実は、涼風を誘って恵と一緒に遊園地に行くことを打ち明ける。


下條は、「ふーん。涼風も行くのですか。あの、わたしも行ってもいい?」と下條は何故かウキウキして訊ねてくる。藤也は「別にいいけど。」と下條って遊園地好きだったんだと、そんなに楽しみにしてくれるなら断れないな。と快く、了承する。

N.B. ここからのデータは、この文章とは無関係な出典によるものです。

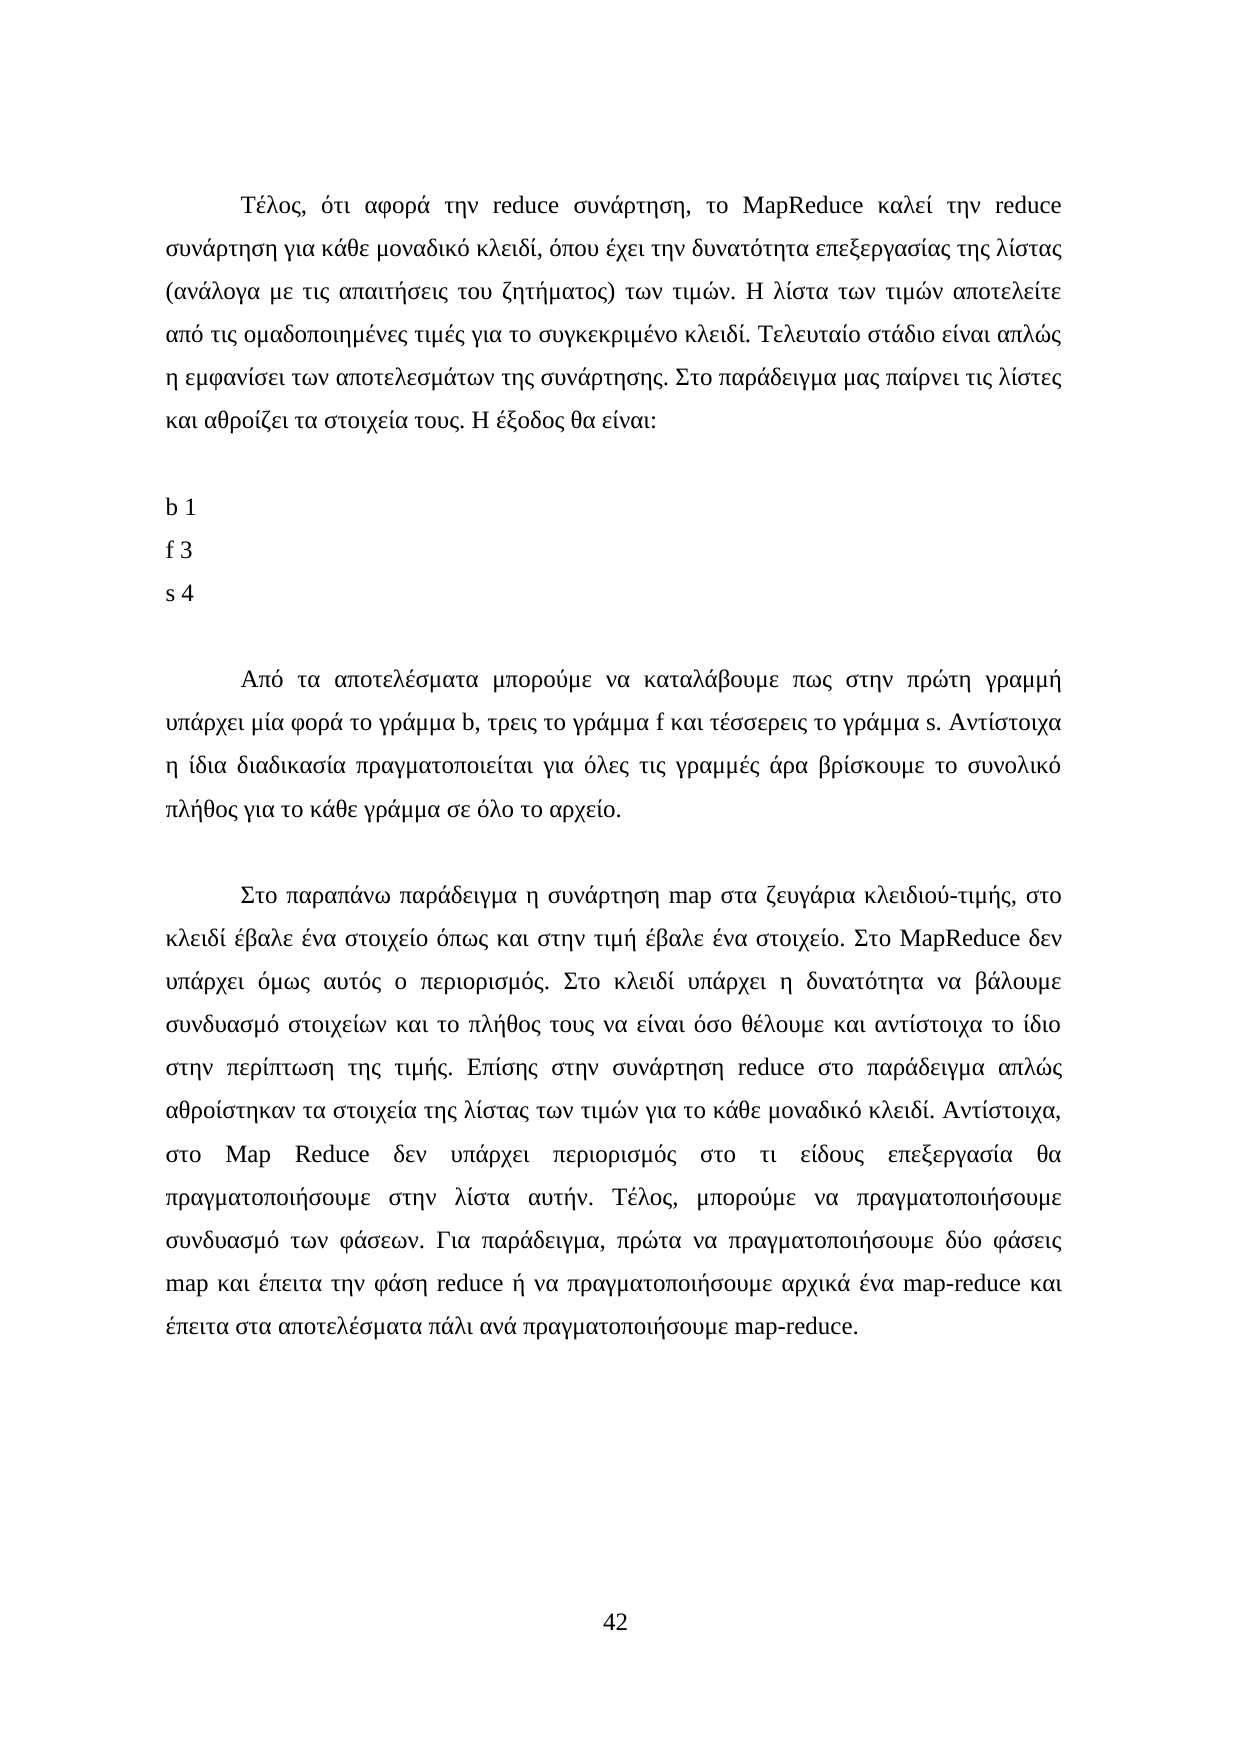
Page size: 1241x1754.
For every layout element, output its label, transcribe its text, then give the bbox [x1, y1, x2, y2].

「あら、遊びの計画?いいわね藤也君女の子に囲まれて休みを満喫するなんて」


「それじゃあ、お邪魔な私は自宅で大人しく読書でもしていようかしら。」


「厄介者はお邪魔よね。せいぜい高校生活思い出を青春の1ページとして刻んでくることね。」


「わたしは、高校最後の青春くらい創作活動の為に捨ててやるわ。」



「せ、先輩......」


気まずい、『それじゃあ俺たちは楽しんできます!」なんて言える空気じゃない。


「あ、あのもし良かったら秋雫先輩も一緒に行きませんか?」


「え!?ほんとぉ!いいの?コホン。し、しょうがないわね。貴重な執筆の時間を割いて一緒に付き合ってあげてもいいわよ」と先輩は仕方なくを強調して言ってくる。


「はい是非!みんなで行った方が楽しいですよ。」


それにしてもさっき、うっかり素の感情を出したよな。子供みたいになってあなた、そんなキャラじゃないでしょ。可愛いなおい!先輩にあんな一面があったなんて。


本当は行きたくて誘って欲しかったんですよね。素直じゃないなとクスリと笑い、と微笑ましくなる。


。このことは、秋雫先輩に言うと怒られてしまうだろうから心の内に留めておこう。


そして、秋雫先輩も仲間に加わってきていつの間にか5人で遊園地に遊びに行くことになった。